You’ve been here before. But don’t be too hard on yourself. There’s a lesson to be learned if you only have the patience for it. It won’t be easy. You’ll have to strive, not merely for next time to be different, but for you to behave differently next time. You’ll have to mean it, I’m afraid.

When people show us who they are, we owe it to ourselves to believe them. That’s not the same as condemning them. Not at all. But you must learn to listen to what people are really saying. To accept what you’re really hearing. When he told you that he “respects” your beliefs but isn’t interested in learning about them; when he said that he “respects” your intention to wait but doesn’t understand why you’d want to; when he said that he “really likes you” but isn’t ready to commit to something serious—you knew. You knew that this man—as you’ve told so many dear friends in the same circumstances over the years—is not looking for what you’re looking for. You knew he was not the father of your kids. So why didn’t you tell yourself? Why aren’t you your own friend?

I’ve done some soul searching, for both our sakes, and I’ve realized that I owe you an apology. I’m sorry. Sorry for the lies I’ve been telling you without realizing. I told you that a good man could never want you; that you’re too broken, too damaged; that you always need to be the strong one. I told you that you need to impress some weaker-willed person with your comparative goodness, so he’ll never see how pathetic you are. Well it’s not true. It is not true. You deserve more. You deserve what you truly desire, because what you truly desire is good. Don’t you know that you were made for it? Don’t you know that you were made to be loved?

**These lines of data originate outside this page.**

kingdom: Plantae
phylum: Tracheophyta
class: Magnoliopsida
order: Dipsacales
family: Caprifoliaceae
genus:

A lot of nonsense is talked about love. How we used to laugh about it! Love, our teenage selves thought, is minty kisses. Love is vodka and cranberry juice. Love is taking all our clothes off and going skinny dipping, then discovering leeches, and laughing until our throats hurt, the crickets sing, and the sky beams orange dawn. Love is feverish and cruel, then—like a terrible period—it moves on to bother someone else. Then love—this “love”—happens again. And again. And again, and again, and again. But it isn’t real.

Real love is Mr. and Mrs. Peterson. Remember the funeral? When the Mass was about to begin, and he walked up the aisle with his walker. He thought no one could hear him as he reached out to touch the coffin. You heard him, though. He whispered, “Bye Margaret, tell Jesus I’m nearly ready.” You were kneeling on the other side, praying. Do you remember what you were praying about? Sure, you do. You were thinking about her final years with Alzheimer’s and the day she wet herself at the parish picnic. And how awful it was because no one knew what to do. No one except Mr. Peterson. He appeared at her side, kissed her cheek, covered her lap with a blanket, and wheeled her away without so much as a sigh. You prayed then—and again at the funeral—that one day you’d have that love.

And you know what? It might not look the way you expect. It might not be so thrilling, or so tall, or have such an impossibly chiseled jawline. But I really do believe that when you’re done crying your heart out, when you’ve finished banging your head against that wall, after you’ve read and re-read this letter—however many times it takes for you to forgive yourself—you will find it. Claim it. And cherish it forever.